To investigate the differentiation potential of MCEs, we cultured the cells in KSFM supplemented with Ca²⁺ or serum and in DMEM/F12 with serum to induce differentiation. MCEs that appeared homogeneously small in KSFM changed to a heterogeneous mix of small and large cells in KSFM with Ca²⁺ and a homogeneous mix of large and squamous cells in the other media with serum. The expression of progenitor markers p63 and K19 decreased significantly, whereas the differentiation marker involucrin increased significantly. Furthermore, MCEs cultured in DMEM/F12 with serum expressed K12 at the mRNA level, with no p63 expression. In addition, the cells had the ability to be stratified. These data suggest that Ca²⁺ and serum can induce MCEs to differentiate. We were unable to detect K12 by Western blot or immunohistochemistry. However, Kawasaki et al. (IOVS 2007;48:ARVO E-Abstract 2724) recently reported that the K12 gene is epigenetically regulated by methylation. Culture conditions may alter the methylation of K12, which may explain the low expression of K12 protein in our study and in previous studies on epithelial cultures. ⁷ Established epithelial cell lines that retain their differentiation potential are valuable tools for studying gene regulation, synthesis of extracellular matrix, or response to growth factors. 
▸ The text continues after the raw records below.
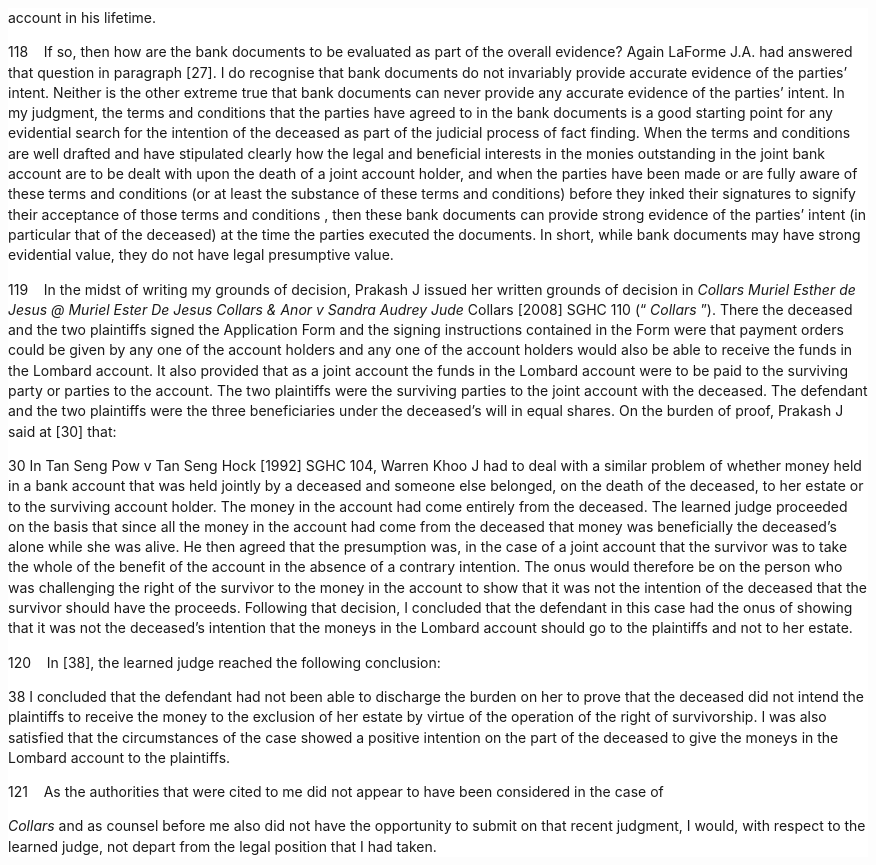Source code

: 
account in his lifetime. 

118    If so, then how are the bank documents to be evaluated as part of the overall evidence? Again LaForme J.A. had answered that question in paragraph [27]. I do recognise that bank documents do not invariably provide accurate evidence of the parties’ intent. Neither is the other extreme true that bank documents can never provide any accurate evidence of the parties’ intent. In my judgment, the terms and conditions that the parties have agreed to in the bank documents is a good starting point for any evidential search for the intention of the deceased as part of the judicial process of fact finding. When the terms and conditions are well drafted and have stipulated clearly how the legal and beneficial interests in the monies outstanding in the joint bank account are to be dealt with upon the death of a joint account holder, and when the parties have been made or are fully aware of these terms and conditions (or at least the substance of these terms and conditions) before they inked their signatures to signify their acceptance of those terms and conditions , then these bank documents can provide strong evidence of the parties’ intent (in particular that of the deceased) at the time the parties executed the documents. In short, while bank documents may have strong evidential value, they do not have legal presumptive value. 

119    In the midst of writing my grounds of decision, Prakash J issued her written grounds of decision in _Collars Muriel Esther de Jesus @ Muriel Ester De Jesus Collars & Anor v Sandra Audrey Jude_ Collars <span class="citation">[2008] SGHC 110</span> (“ _Collars_ ”). There the deceased and the two plaintiffs signed the Application Form and the signing instructions contained in the Form were that payment orders could be given by any one of the account holders and any one of the account holders would also be able to receive the funds in the Lombard account. It also provided that as a joint account the funds in the Lombard account were to be paid to the surviving party or parties to the account. The two plaintiffs were the surviving parties to the joint account with the deceased. The defendant and the two plaintiffs were the three beneficiaries under the deceased’s will in equal shares. On the burden of proof, Prakash J said at [30] that: 

 30 In Tan Seng Pow v Tan Seng Hock <span class="citation">[1992] SGHC 104</span>, Warren Khoo J had to deal with a similar problem of whether money held in a bank account that was held jointly by a deceased and someone else belonged, on the death of the deceased, to her estate or to the surviving account holder. The money in the account had come entirely from the deceased. The learned judge proceeded on the basis that since all the money in the account had come from the deceased that money was beneficially the deceased’s alone while she was alive. He then agreed that the presumption was, in the case of a joint account that the survivor was to take the whole of the benefit of the account in the absence of a contrary intention. The onus would therefore be on the person who was challenging the right of the survivor to the money in the account to show that it was not the intention of the deceased that the survivor should have the proceeds. Following that decision, I concluded that the defendant in this case had the onus of showing that it was not the deceased’s intention that the moneys in the Lombard account should go to the plaintiffs and not to her estate. 

120    In [38], the learned judge reached the following conclusion: 

 38 I concluded that the defendant had not been able to discharge the burden on her to prove that the deceased did not intend the plaintiffs to receive the money to the exclusion of her estate by virtue of the operation of the right of survivorship. I was also satisfied that the circumstances of the case showed a positive intention on the part of the deceased to give the moneys in the Lombard account to the plaintiffs. 

121    As the authorities that were cited to me did not appear to have been considered in the case of 


_Collars_ and as counsel before me also did not have the opportunity to submit on that recent judgment, I would, with respect to the learned judge, not depart from the legal position that I had taken.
In conclusion, we report a reproducible procedure for the long-term culture of MCEs from a single mouse cornea using an explant culture method and a serum-free low-Ca²⁺ medium without feeder cells. MCEs after P5 were morphologically uniform, showed the phenotype of corneal epithelial progenitor cells, and retained the potential for differentiation and the ability for stratification. We propose that with specification of the passage number used (e.g., MCE-P10), this procedure can be a powerful tool for studies that require comparison of corneal epithelial cells from normal, transgenic, or knockout mice in vitro.